Ainsi, les dépenses de l’État avaient été budgétées, dans la loi de finances pour 2020, à 400 milliards d’euros et les recettes à 307 milliards. Le déficit du budget de l’État aurait donc dû s’élever, en 2020, à 93 milliards. Après révision, il ressort des documents de la direction du Budget que le déficit 2020 devrait, en fait, être de 195 milliards en raison de la hausse des dépenses et de la baisse des recettes. L’impact de la pandémie sur le budget de l’État a donc été de 100 milliards en 2020. Il résulte du projet de loi de finances pour 2021 que le déficit pour cette année devrait s’élever à 153 milliards d’euros.

Face à ce dérapage de la situation budgétaire, certaines voix commencent à évoquer un relèvement de la fiscalité et notamment une contribution des plus fortunés ; contribution qui pourrait, par exemple, prendre la forme d’un retour de l’impôt sur la fortune.

Le gouvernement a écarté toute hausse de la fiscalité et réaffirme régulièrement par les voix de Bruno Le Maire et d’Olivier Dussopt, respectivement Ministre de l’Économie et des Finances et Ministre délégué chargé des Comptes publics, « la volonté du Gouvernement de baisser durablement les impôts pesant sur les ménages et les entreprises ». Leur objectif est le retour à la croissance économique et ils pointent l’effet contracyclique des hausses d’impôt.

Pour autant, il est à craindre que l’augmentation de la fiscalité, spécialement celle pesant sur les plus fortunés, constituera une piste proposée par certains une fois tournée la page de la crise sanitaire. L’amélioration de la situation des finances publiques et les moyens pour y parvenir constitueront, à n’en pas douter, un des thèmes des campagnes pour les élections présidentielles et législatives de l’an prochain. Dès lors faut-il craindre un retour de l’ISF ?

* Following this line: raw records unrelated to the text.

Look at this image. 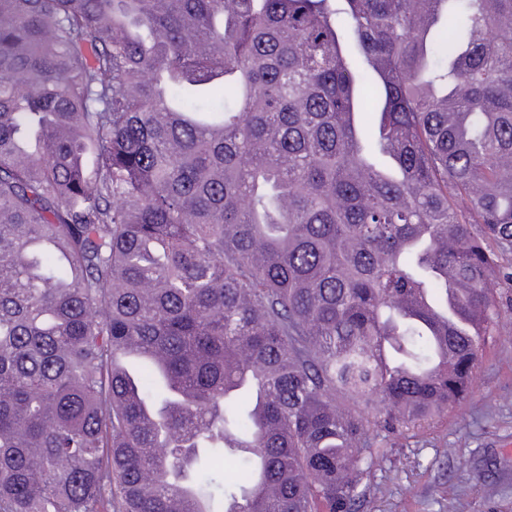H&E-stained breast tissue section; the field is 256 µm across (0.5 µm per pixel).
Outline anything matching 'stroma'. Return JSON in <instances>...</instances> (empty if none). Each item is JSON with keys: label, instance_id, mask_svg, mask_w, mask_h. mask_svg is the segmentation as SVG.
I'll return each instance as SVG.
<instances>
[{"label": "stroma", "instance_id": "1", "mask_svg": "<svg viewBox=\"0 0 512 512\" xmlns=\"http://www.w3.org/2000/svg\"><path fill=\"white\" fill-rule=\"evenodd\" d=\"M502 297L467 399L412 438L369 431L386 457L360 512H512V288Z\"/></svg>", "mask_w": 512, "mask_h": 512}]
</instances>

En premier lieu, soulignons que l’impôt sur la fortune n’a pas été supprimé en 2017 mais qu’il a été limité aux seuls actifs immobiliers. Cette réduction de l’assiette de l’impôt a eu pour effet d’entraîner une baisse de recettes de 3,5 milliards d’euros environ. En effet, les recettes de l’impôt sur la fortune étaient proches de 5 milliards d’euros en 2017, dernière année d’application de l’ISF, alors que les recettes de l’IFI en 2019 se sont élevées à 1,5 milliard d’euros.

Il apparaît donc qu’un retour de l’ISF dans sa version antérieure n’aurait que peu d’impact sur l’amélioration de la situation budgétaire puisque la perte de recettes liée à sa limitation aux seuls actifs immobiliers représente 1,1 % des recettes du budget de l’État.

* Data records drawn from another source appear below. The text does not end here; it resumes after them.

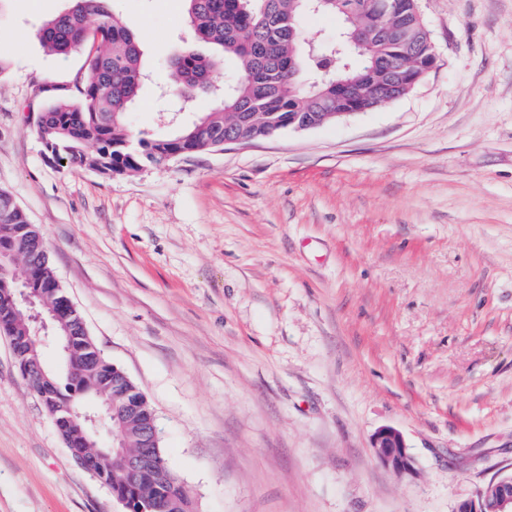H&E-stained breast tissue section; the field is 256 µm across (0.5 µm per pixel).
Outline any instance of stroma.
<instances>
[{
  "mask_svg": "<svg viewBox=\"0 0 512 512\" xmlns=\"http://www.w3.org/2000/svg\"><path fill=\"white\" fill-rule=\"evenodd\" d=\"M69 0H0V190L43 234L104 358L153 407L196 512H455L512 476V0H418L435 67L316 128L106 178L46 160ZM152 75L194 38L185 0H108ZM404 436L415 472L372 446ZM0 512H123L70 456L0 337ZM373 448H377L378 457L387 469L397 474H412V457L402 433L393 427L378 430L372 439Z\"/></svg>",
  "mask_w": 512,
  "mask_h": 512,
  "instance_id": "1",
  "label": "stroma"
}]
</instances>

À ceux qui pourraient être tentés de proposer plus globalement un alourdissement de la fiscalité du patrimoine, soulignons que la France se place déjà à la deuxième place parmi les 37 pays membres de l’Organisation de Coopération et de Développement Économique (OCDE) pour le ratio recettes fiscales sur Produit Intérieur Brut (PIB) et occupe également la deuxième place du classement pour le ratio d’impôts sur le patrimoine rapporté au PIB. Ces ratios étaient respectivement de 45,4 % et 4,0 % pour la France en 2019.

Ajoutons qu’un retour à une assiette plus large de l’impôt sur la fortune, ou plus globalement un alourdissement de la fiscalité du patrimoine, pourrait ne pas avoir l’effet escompté en matière de recettes fiscales. En effet, les derniers changements intervenus en matière de fiscalité du capital tendent à montrer que, pour obtenir une augmentation des recettes fiscales, il faille baisser la fiscalité et non l’augmenter.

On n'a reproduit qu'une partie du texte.